LISTA DE ACTIVIDADES ::
1) Según el fragmento citado, ¿qué puesto tiene El Salvador en el Índice de Desarrollo Humano?
2) Indica si cada frase coincide con el fragmento citado y copia las palabras que lo demuestran: (a) El Programa de las Naciones Unidas para el Desarrollo prepara el índice todos los años. (b) España está en el puesto 32 del índice. (c) Hay 79 países con más desarrollo humano que El Salvador.

FRAGMENTO CITADO ::

== == ==

He vivido más de 11 años en El Salvador, un pequeño país centroamericano que ocupa el puesto 107 en el Índice de Desarrollo Humano que cada año elabora el Programa de las Naciones Unidas para el Desarrollo (PNUD); hay pues 106 países con mayor “desarrollo humano” que El Salvador (entre ellos España, obvio, que ocupa el puesto 23), pero también hay 79 en los que ‒en un análisis estrictamente estadístico‒ el “desarrollo humano” es inferior al que disfrutan-sufren los salvadoreños.

== == ==

DATOS PROPORCIONADOS ::
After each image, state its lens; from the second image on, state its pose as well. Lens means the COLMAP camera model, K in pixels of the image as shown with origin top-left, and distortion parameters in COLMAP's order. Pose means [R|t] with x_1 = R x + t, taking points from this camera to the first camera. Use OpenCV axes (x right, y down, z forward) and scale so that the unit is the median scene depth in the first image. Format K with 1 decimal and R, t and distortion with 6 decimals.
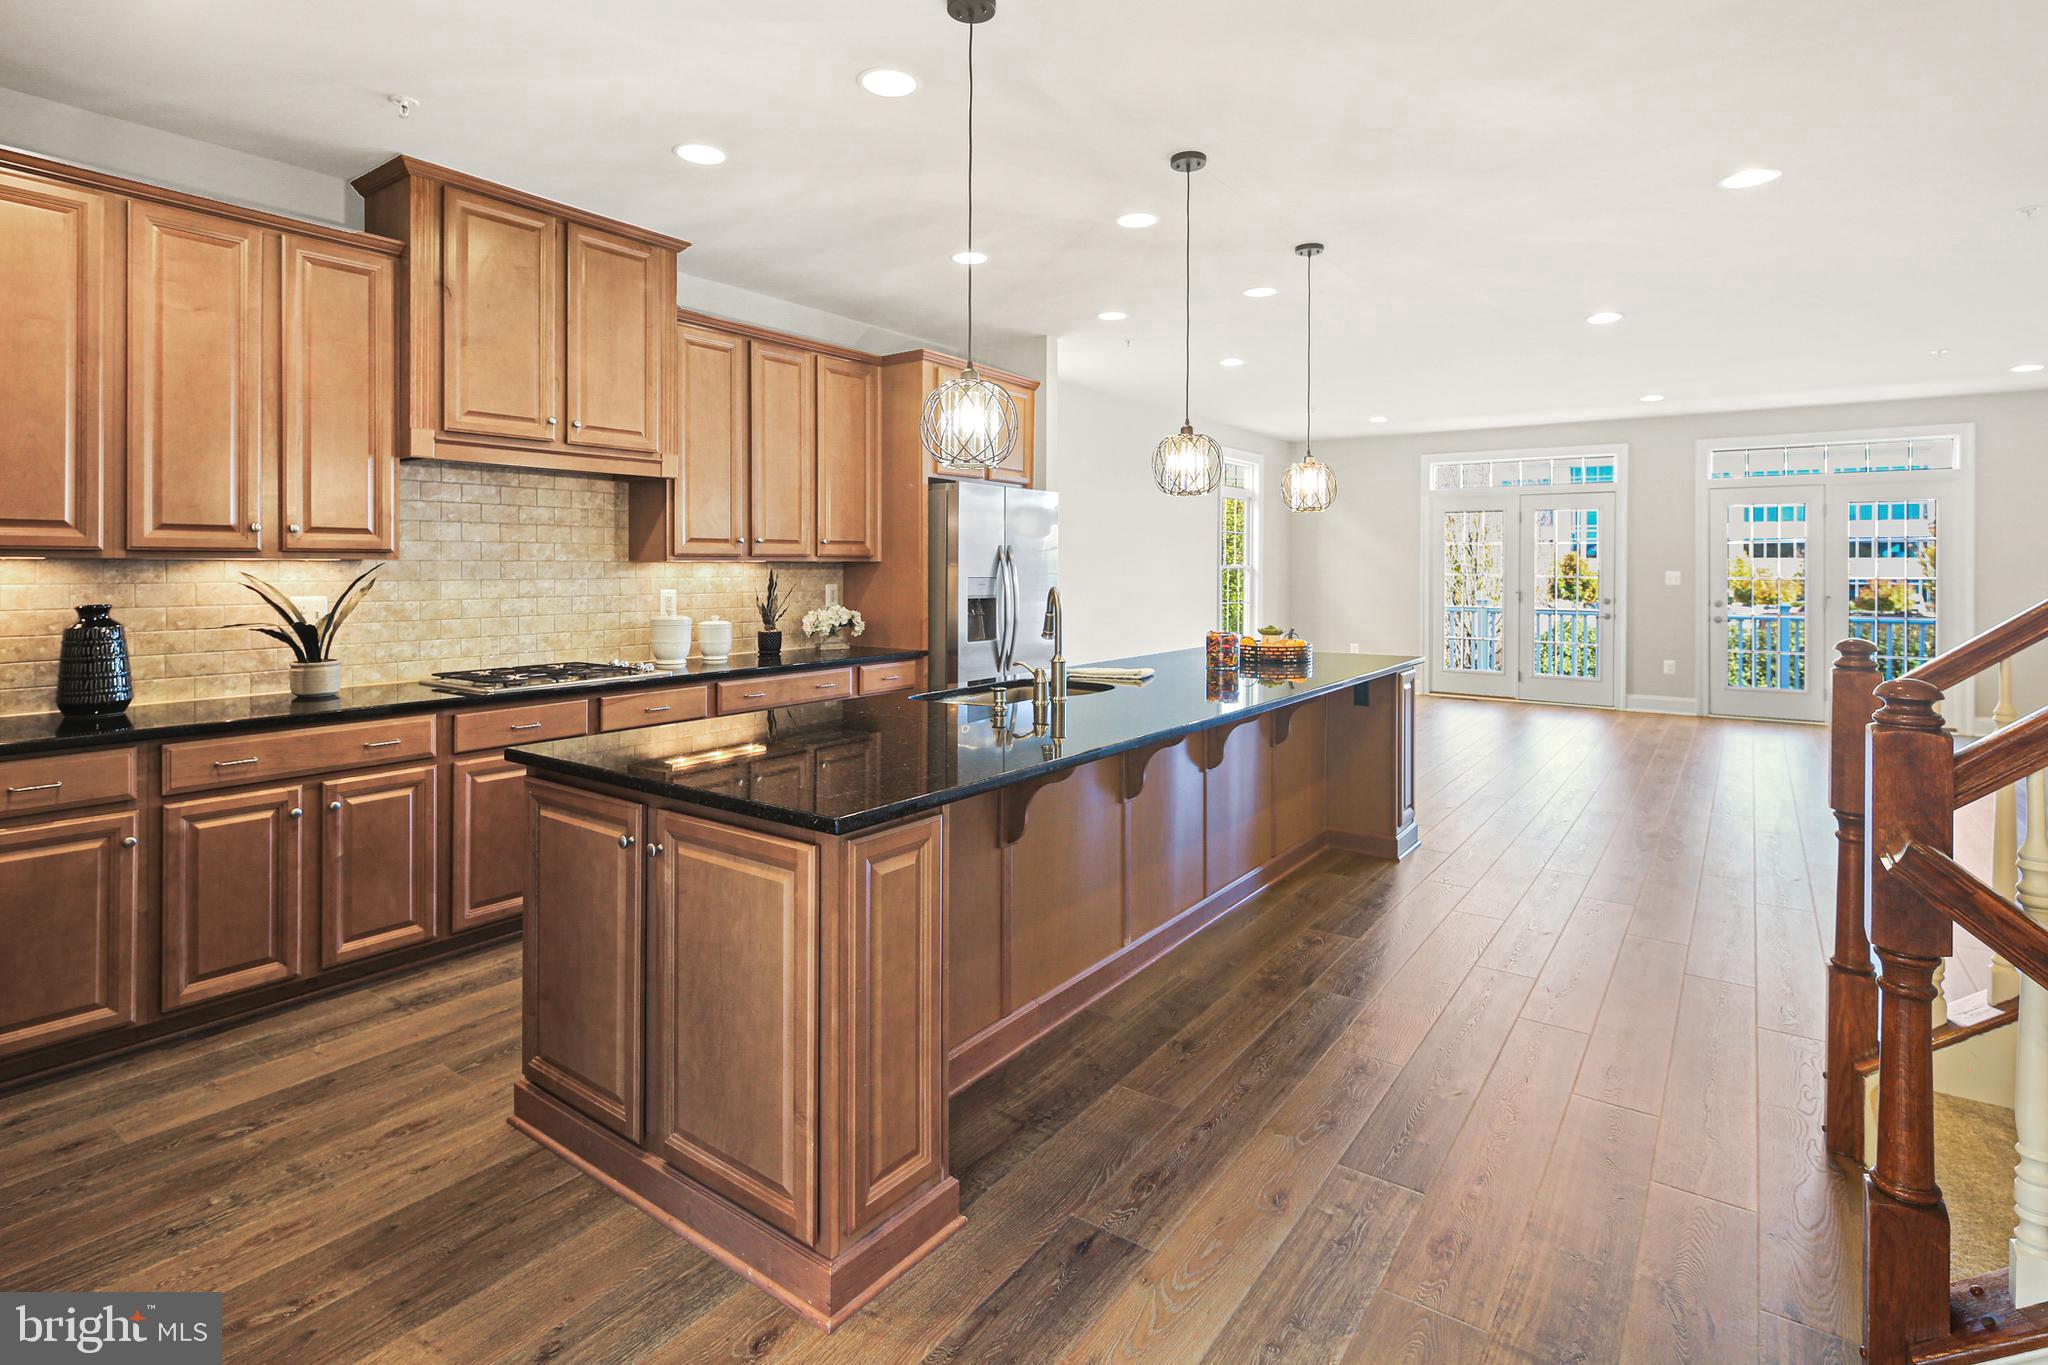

== == ==

RESULTADOS ::
1) El puesto 107.

2)
(a) Sí: "que cada año elabora el Programa de las Naciones Unidas para el Desarrollo (PNUD)".
(b) No: "España, obvio, que ocupa el puesto 23".
(c) No: "hay pues 106 países con mayor “desarrollo humano” que El Salvador".